Winter is a great time to admire the architecture of
trees. Deciduous trees dropped their
leaves in the fall and their structure is on display for all to admire. The variety of tree shapes is
astounding. Some trees have towering
trunks with their branches high in the air.
Others are small with multiple trunks.
Some trees look like vases or columns or pyramids, some weep.
A Bald Cypress (Taxodium distichum) with the pyramid shape. Like Christmas trees, this Bald Cypress is widest at the bottom and tapers toward the top. Rowan County, North Carolina. |
A Red Maple (Acer rubrum) with many trunks growing from the base giving it a vase-like shape. Rowan County, North Carolina. |
Dwarf Weeping Cherry (Prunus subhirtella). This small tree has a short trunk and numerous contorted branches. The terminal branches hang down and the tree appears to weep. Rowan County, North Carolina. |
The branching pattern of trees has much to do with their shape. Leonardo da Vinci, when he was not painting the Mona Lisa, designing helicopters or making breakthroughs in human anatomy, considered the branching of trees. His fundamental insight about trees is that the cross-sectional area of the trunk is equal to the cross-sectional area of the branches. So, if the main trunk of a tree has a cross-sectional area of 100 square inches and it branches into two main limbs, those two limbs will have a cross-sectional area of about 50 square inches each. This pattern continues with all subsequent branches. If you measure the cross-sectional area of the twigs they will still have a cross-sectional area of 100 square inches.

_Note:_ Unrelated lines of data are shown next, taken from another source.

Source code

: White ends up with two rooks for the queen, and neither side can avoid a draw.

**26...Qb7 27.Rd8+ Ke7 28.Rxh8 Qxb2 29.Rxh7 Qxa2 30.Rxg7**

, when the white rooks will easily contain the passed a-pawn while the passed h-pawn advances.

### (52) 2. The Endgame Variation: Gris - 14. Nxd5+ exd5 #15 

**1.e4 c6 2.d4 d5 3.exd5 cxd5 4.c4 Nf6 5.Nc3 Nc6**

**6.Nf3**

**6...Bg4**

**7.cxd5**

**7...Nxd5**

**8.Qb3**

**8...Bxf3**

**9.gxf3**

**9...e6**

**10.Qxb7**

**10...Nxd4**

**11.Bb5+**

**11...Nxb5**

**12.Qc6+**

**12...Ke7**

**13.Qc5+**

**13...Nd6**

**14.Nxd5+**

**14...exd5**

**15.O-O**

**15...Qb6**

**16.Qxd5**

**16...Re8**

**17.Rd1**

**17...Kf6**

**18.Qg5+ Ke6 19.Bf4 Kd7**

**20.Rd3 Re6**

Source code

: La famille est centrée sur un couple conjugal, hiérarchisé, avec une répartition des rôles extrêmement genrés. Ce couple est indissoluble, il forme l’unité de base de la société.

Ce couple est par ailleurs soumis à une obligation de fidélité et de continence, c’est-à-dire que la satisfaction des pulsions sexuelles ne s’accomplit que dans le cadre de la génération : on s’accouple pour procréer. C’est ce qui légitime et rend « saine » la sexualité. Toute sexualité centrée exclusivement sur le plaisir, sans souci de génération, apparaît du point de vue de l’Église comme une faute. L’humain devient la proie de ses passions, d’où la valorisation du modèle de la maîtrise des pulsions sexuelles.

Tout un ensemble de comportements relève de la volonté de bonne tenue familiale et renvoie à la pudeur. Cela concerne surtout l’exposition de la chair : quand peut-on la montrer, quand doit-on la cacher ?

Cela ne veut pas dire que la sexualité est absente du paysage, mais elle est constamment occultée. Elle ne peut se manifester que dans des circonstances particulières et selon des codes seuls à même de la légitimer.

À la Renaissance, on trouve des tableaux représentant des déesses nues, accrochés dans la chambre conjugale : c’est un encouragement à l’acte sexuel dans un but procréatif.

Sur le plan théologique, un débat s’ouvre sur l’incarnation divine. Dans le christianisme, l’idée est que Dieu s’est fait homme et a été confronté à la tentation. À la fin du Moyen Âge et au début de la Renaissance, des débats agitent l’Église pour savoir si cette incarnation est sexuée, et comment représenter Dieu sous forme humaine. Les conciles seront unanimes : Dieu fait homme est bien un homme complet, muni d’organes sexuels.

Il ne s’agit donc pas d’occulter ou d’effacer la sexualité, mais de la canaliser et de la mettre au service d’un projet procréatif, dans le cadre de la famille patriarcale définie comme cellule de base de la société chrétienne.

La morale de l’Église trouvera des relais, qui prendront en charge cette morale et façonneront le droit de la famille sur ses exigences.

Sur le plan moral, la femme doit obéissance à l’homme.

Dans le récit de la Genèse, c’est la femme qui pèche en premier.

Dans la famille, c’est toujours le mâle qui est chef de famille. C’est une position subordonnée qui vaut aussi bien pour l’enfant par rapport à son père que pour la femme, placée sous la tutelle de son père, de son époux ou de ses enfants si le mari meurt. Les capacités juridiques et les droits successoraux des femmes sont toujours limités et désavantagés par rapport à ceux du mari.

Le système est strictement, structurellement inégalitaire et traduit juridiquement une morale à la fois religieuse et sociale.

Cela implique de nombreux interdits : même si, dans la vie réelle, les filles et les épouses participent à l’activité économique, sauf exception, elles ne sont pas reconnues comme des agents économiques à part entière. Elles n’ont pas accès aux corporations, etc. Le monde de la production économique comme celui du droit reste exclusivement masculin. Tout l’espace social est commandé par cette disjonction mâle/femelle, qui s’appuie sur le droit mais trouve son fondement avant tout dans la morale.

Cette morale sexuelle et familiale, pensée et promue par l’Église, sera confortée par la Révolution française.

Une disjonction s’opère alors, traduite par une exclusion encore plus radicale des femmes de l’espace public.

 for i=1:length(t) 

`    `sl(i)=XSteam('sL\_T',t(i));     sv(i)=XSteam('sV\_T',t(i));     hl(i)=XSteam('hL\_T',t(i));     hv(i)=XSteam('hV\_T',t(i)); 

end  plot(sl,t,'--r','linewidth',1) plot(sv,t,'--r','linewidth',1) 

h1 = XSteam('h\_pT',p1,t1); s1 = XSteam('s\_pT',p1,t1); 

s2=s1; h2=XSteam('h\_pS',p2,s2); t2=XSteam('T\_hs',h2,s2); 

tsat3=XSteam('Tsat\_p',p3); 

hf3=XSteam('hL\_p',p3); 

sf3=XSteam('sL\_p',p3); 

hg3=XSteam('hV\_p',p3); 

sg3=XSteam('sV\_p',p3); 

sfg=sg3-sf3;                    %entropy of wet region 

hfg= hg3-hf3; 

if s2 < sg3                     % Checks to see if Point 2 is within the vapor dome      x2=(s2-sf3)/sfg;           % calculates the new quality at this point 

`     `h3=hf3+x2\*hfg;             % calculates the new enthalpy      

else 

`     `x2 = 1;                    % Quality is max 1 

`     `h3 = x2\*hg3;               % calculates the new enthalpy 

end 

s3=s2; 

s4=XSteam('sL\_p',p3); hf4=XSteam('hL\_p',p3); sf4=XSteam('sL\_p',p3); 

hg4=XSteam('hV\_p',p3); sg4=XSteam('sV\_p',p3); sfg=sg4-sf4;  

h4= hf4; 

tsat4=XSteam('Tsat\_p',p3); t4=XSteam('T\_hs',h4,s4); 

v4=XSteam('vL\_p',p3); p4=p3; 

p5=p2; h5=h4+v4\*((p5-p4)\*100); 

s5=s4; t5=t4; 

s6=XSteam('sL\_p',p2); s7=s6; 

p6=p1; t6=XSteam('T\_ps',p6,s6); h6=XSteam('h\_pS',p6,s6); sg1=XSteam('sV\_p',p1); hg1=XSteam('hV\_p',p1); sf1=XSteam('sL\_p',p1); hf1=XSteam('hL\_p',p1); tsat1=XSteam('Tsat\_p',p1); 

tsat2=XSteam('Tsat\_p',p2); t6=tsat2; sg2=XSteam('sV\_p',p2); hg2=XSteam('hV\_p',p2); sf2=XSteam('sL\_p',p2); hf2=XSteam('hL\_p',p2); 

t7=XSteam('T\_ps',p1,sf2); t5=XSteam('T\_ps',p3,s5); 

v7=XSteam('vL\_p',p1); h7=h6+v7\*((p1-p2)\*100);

Black Gum (Nyssa sylvatica) with a main trunk and many limbs with branches. Rowan County, North Carolina, |
Consider the branching of trees. A branch may divide into two branches and
each of those branches could branch into two more branches. This pattern is repeated
many times in a tree. Iterative branching goes a long way in explaining the shape of trees. Trees are natural examples from the field of
mathematics called fractal geometry. The
Polish-French-American mathematician Benoit Mandlebrot coined the term fractal in
the late 20th century to describe objects that have similar structure
at different scales. If you look at a whole
tree, you find the same basic pattern in the limbs, branches and twigs.
The fractal branching pattern of an American Sycamore (Platanus occidentalis). Rowan County, North Carolina. |
Fractal tree canopy in winter. Rowan County, North Carolina |
Leaves of Tulip Poplar (Liriodendron tulipifera) in high summer. The hundreds of thousands of leaves are supported by the many small branches of the tree. |
Some trees have tall straight trunks and limbs extending out
to the side. Pine trees (Pinus sp.) are
good examples of this structure. When a side limb dies or is broken off, the tree
continues to grow in diameter until the broken limb is entirely overtaken
and is now inside the trunk. This old
limb may be invisible from the outside but, if the tree is converted to lumber,
the old branch is seen as a knot in the wood.
Shortleaf Pines (Pinus echinata) with tall, straight trunks and limbs branching off. Rowan County, North Carolina. |
A dead limb on a Shortleaf Pine. Rowan County, North Carolina. |
The knot in a pine 2x4 is a branch the wood grew over as the tree increased its girth. Rowan County, North Carolina. |
Spring is coming on and soon the trees will be cloaked in green. But the deep structure, the architecture of trees, will still be there.